Kano (Nigeria) (AFP) - Dozens of Nigerian soldiers have refused to deploy for an offensive against Boko Haram Islamists until they receive better weapons, several of the mutineers told AFP on Wednesday.
The troops said they had been ordered to move out of their barracks in the northeastern city of Maiduguri towards the Gwoza area of Borno state, where the insurgents have reportedly seized pockets of territory.
But one of the soldiers, who asked not to be named, said: "We have vowed not to move one inch until our superiors provide us with all necessary weapons to effectively confront and dislodge Boko Haram, who have far better arms."
The troops said they had set up a camp on the outskirts of Maiduguri.
Defence Ministry spokesman Chris Olukolade insisted there was no mutiny in Borno, saying in a text message that Nigerian soldiers "are too disciplined and patriotic to indulge in this dangerous offence".
But he did not categorically deny that some troops had refused to follow orders.
Any such move by soldiers must be "properly tried in a military court" before it can be classified as a mutiny, he said.
In a statement posted on the Defence Ministry's website, the military called an alleged mutineer interviewed by the BBC an "imposter", adding that "no soldier has been sent on any mission without being armed".
But one soldier told AFP that ill-equiped forces were being gunned down by Islamist fighters with heavy firepower.
"We are being killed like chickens by Boko Haram because we are not given the required weapons to fight," said the soldier, also requesting anonymity. "We say enough is enough."
- No ammunition -
Some officials and independent experts have backed the accusations that Boko Haram fighters are better armed than Nigerian troops.
Borno's Governor Kashim Shettima was fiercely criticised by the military after he made such a claim in February.
Residents in towns raided by the Islamists have said the insurgents are often armed with rocket-propelled grenades and anti-aircraft weapons mounted on trucks and, in some cases, armoured personnel carriers.
Soldiers by contrast have at times reportedly lacked ammunition for their AK-47 rifles and been sent out to the bushlands to fight without basic communication equipment.

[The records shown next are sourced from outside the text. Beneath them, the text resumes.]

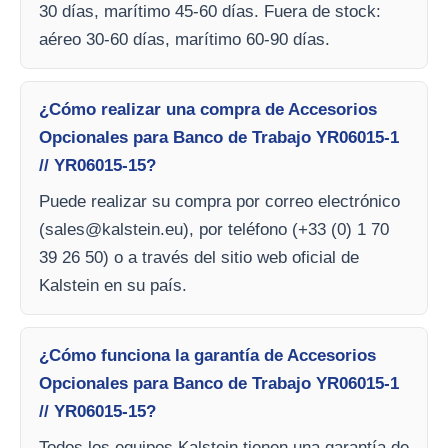
30 días, marítimo 45-60 días. Fuera de stock:
aéreo 30-60 días, marítimo 60-90 días.
¿Cómo realizar una compra de Accesorios
Opcionales para Banco de Trabajo YR06015-1
// YR06015-15?
Puede realizar su compra por correo electrónico
(
sales@kalstein.eu
), por teléfono (+33 (0) 1 70
39 26 50) o a través del sitio web oficial de
Kalstein en su país.
¿Cómo funciona la garantía de Accesorios
Opcionales para Banco de Trabajo YR06015-1
// YR06015-15?
Todos los equipos Kalstein tienen una garantía de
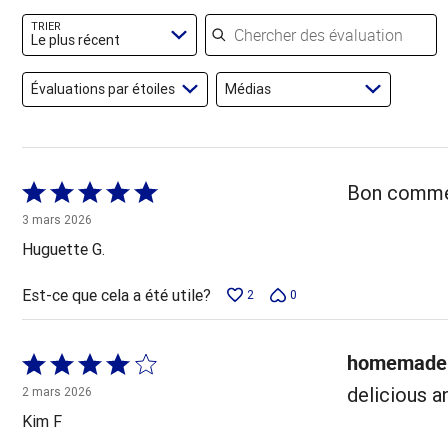
évaluateurs
Chercher des évaluations
TRIER
Le plus récent
Évaluations par étoiles
Médias
Coté
Bon comme 
5 sur
3 mars 2026
5
Huguette G.
Est-ce que cela a été utile?
2
0
homemade 
Coté
4 sur
delicious a
2 mars 2026
5
Kim F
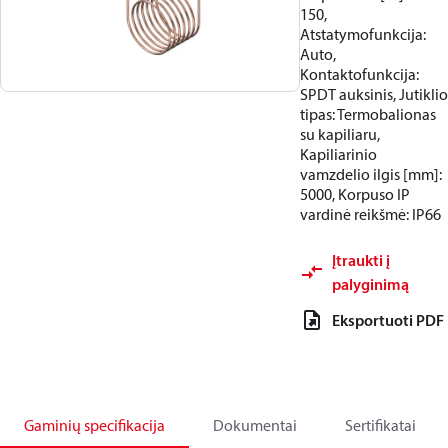
150,
Atstatymofunkcija:
Auto,
Kontaktofunkcija:
SPDT auksinis, Jutiklio
tipas: Termobalionas
su kapiliaru,
Kapiliarinio
vamzdelio ilgis [mm]:
5000, Korpuso IP
vardinė reikšmė: IP66
Įtraukti į
palyginimą
Eksportuoti PDF
Gaminių specifikacija
Dokumentai
Sertifikatai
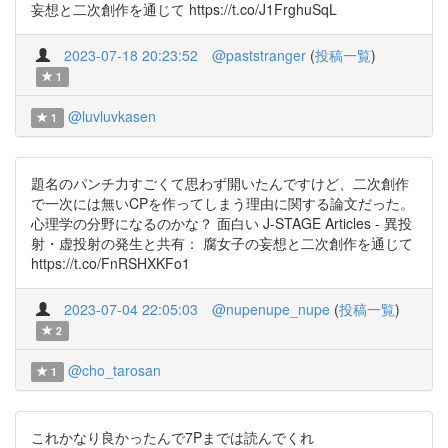
妄想と二次創作を通じて https://t.co/J1FrghuSqL
2023-07-18 20:23:52
@paststranger
(
投稿一覧
)
1
@luvluvkasen
1
題名のパンチ力すごくて思わず開いたんですけど、二次創作
で一次には無いCPを作ってしまう理由に関する論文だった。
心理学の分野になるのかな？ 面白い J-STAGE Articles - 異投
射・虚投射の発生と共有： 腐女子の妄想と二次創作を通じて
https://t.co/FnRSHXKFo1
2023-07-04 22:05:03
@nupenupe_nupe
(
投稿一覧
)
2
@cho_tarosan
1
これかなり良かったんで7Pまでは読んでくれ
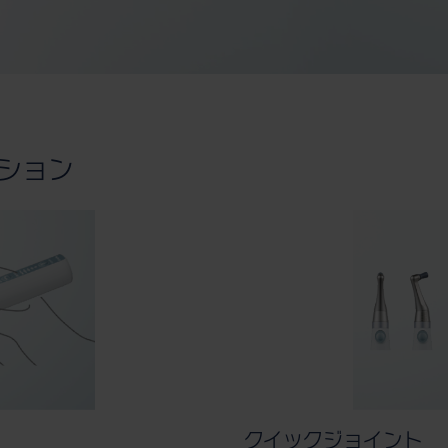
クション
クイックジョイント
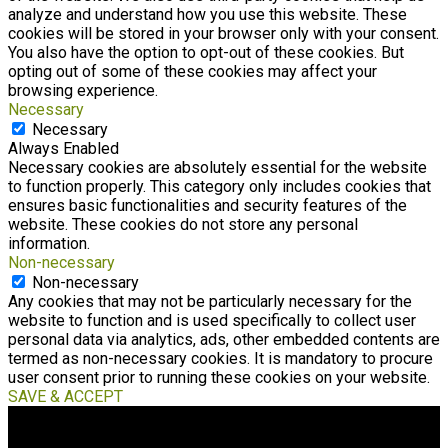
analyze and understand how you use this website. These
cookies will be stored in your browser only with your consent.
You also have the option to opt-out of these cookies. But
opting out of some of these cookies may affect your
browsing experience.
Necessary
Necessary
Always Enabled
Necessary cookies are absolutely essential for the website
to function properly. This category only includes cookies that
ensures basic functionalities and security features of the
website. These cookies do not store any personal
information.
Non-necessary
Non-necessary
Any cookies that may not be particularly necessary for the
website to function and is used specifically to collect user
personal data via analytics, ads, other embedded contents are
termed as non-necessary cookies. It is mandatory to procure
user consent prior to running these cookies on your website.
SAVE & ACCEPT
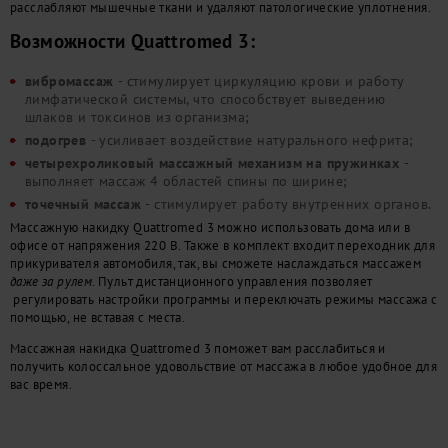
расслабляют мышечные ткани и удаляют патологические уплотнения.
Возможности Quattromed 3:
вибромассаж
- стимулирует циркуляцию крови и работу
лимфатической системы, что способствует выведению
шлаков и токсинов из организма;
подогрев
- усиливает воздействие натурального нефрита;
четырехроликовый массажный механизм на пружинках
-
выполняет массаж 4 областей спины по ширине;
точечный массаж
- стимулирует работу внутренних органов.
Массажную накидку Quattromed 3 можно использовать дома или в
офисе от напряжения 220 В. Также в комплект входит переходник для
прикуривателя автомобиля, так, вы сможете наслаждаться массажем
даже за рулем
. Пульт дистанционного управления позволяет
регулировать настройки программы и переключать режимы массажа с
помощью, не вставая с места.
Массажная накидка Quattromed 3 поможет вам расслабиться и
получить колоссальное удовольствие от массажа в любое удобное для
вас время.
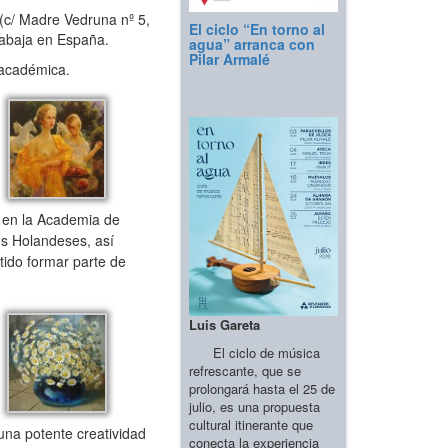
(c/ Madre Vedruna nº 5,
El ciclo “En torno al
rabaja en España.
agua” arranca con
Pilar Armalé
 académica.
 en la Academia de
os Holandeses, así
itido formar parte de
Luis Gareta
El ciclo de música
refrescante, que se
prolongará hasta el 25 de
julio, es una propuesta
cultural itinerante que
una potente creatividad
conecta la experiencia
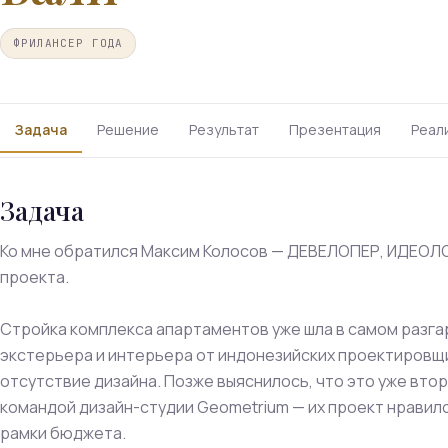
ФРИЛАНСЕР ГОДА
Задача
Решение
Результат
Презентация
Реал
Задача
Ко мне обратился Максим Колосов — ДЕВЕЛОПЕР, ИДЕОЛОГ
проекта.
Стройка комплекса апартаментов уже шла в самом разгар
экстерьера и интерьера от индонезийских проектировщи
отсутствие дизайна. Позже выяснилось, что это уже вто
командой дизайн-студии Geometrium — их проект нравилс
рамки бюджета.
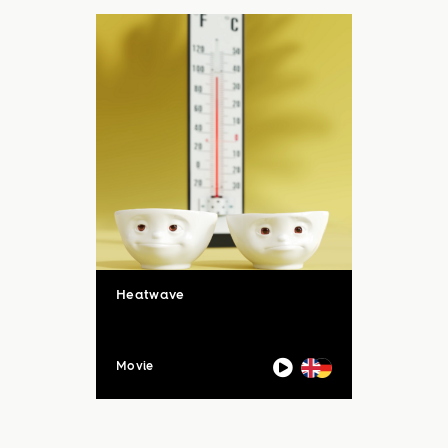
Aktion mit vielen ...
Heatwave
Movie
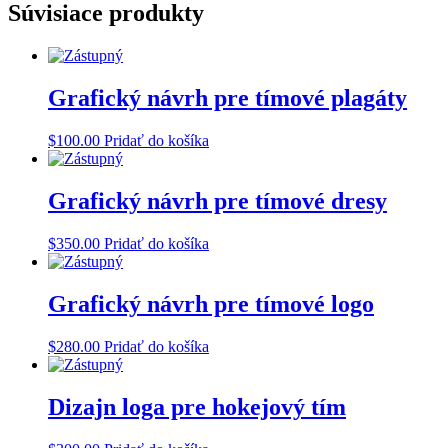
Súvisiace produkty
Grafický návrh pre tímové plagáty
$
100.00
Pridať do košíka
Grafický návrh pre tímové dresy
$
350.00
Pridať do košíka
Grafický návrh pre tímové logo
$
280.00
Pridať do košíka
Dizajn loga pre hokejový tím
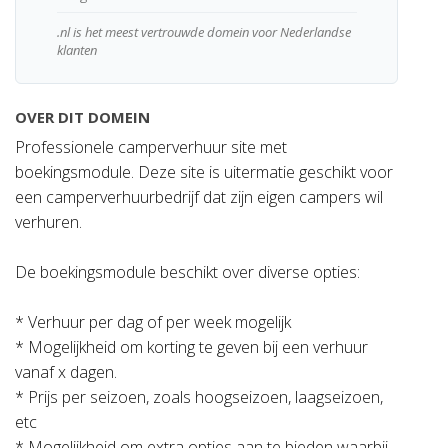
.nl is het meest vertrouwde domein voor Nederlandse
klanten
OVER DIT DOMEIN
Professionele camperverhuur site met
boekingsmodule. Deze site is uitermatie geschikt voor
een camperverhuurbedrijf dat zijn eigen campers wil
verhuren.
De boekingsmodule beschikt over diverse opties:
* Verhuur per dag of per week mogelijk
* Mogelijkheid om korting te geven bij een verhuur
vanaf x dagen.
* Prijs per seizoen, zoals hoogseizoen, laagseizoen,
etc
* Mogelijkheid om extra opties aan te bieden waarbij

Military wives earlier this month protested at the gate of a military base in Maiduguri trying to stop their husbands from deploying to Gwoza until they were properly equipped.
One of the mutineers said the group was compelled to revolt following an operation to retake the town of Damboa, which Boko Haram seized last month.
"We took over Damboa at a huge cost because the enemy had better weapons," said the soldier.
President Goodluck Jonathan has asked lawmakers to approve a $1 billion (750 million euros) foreign loan to upgrade the capacity of the military.
Parliament did not vote on the bill before breaking for recess but many saw Jonathan's request as a tacit acknowledgement that his military is being out-matched by the Islamist rebels.
Boko Haram has been blamed for more than 10,000 deaths since 2009 but the scale of their attacks appears to have escalated in recent months.
Entire villages have been razed across the northeast this year and the relentless violence has forced more than 600,000 people to flee their homes.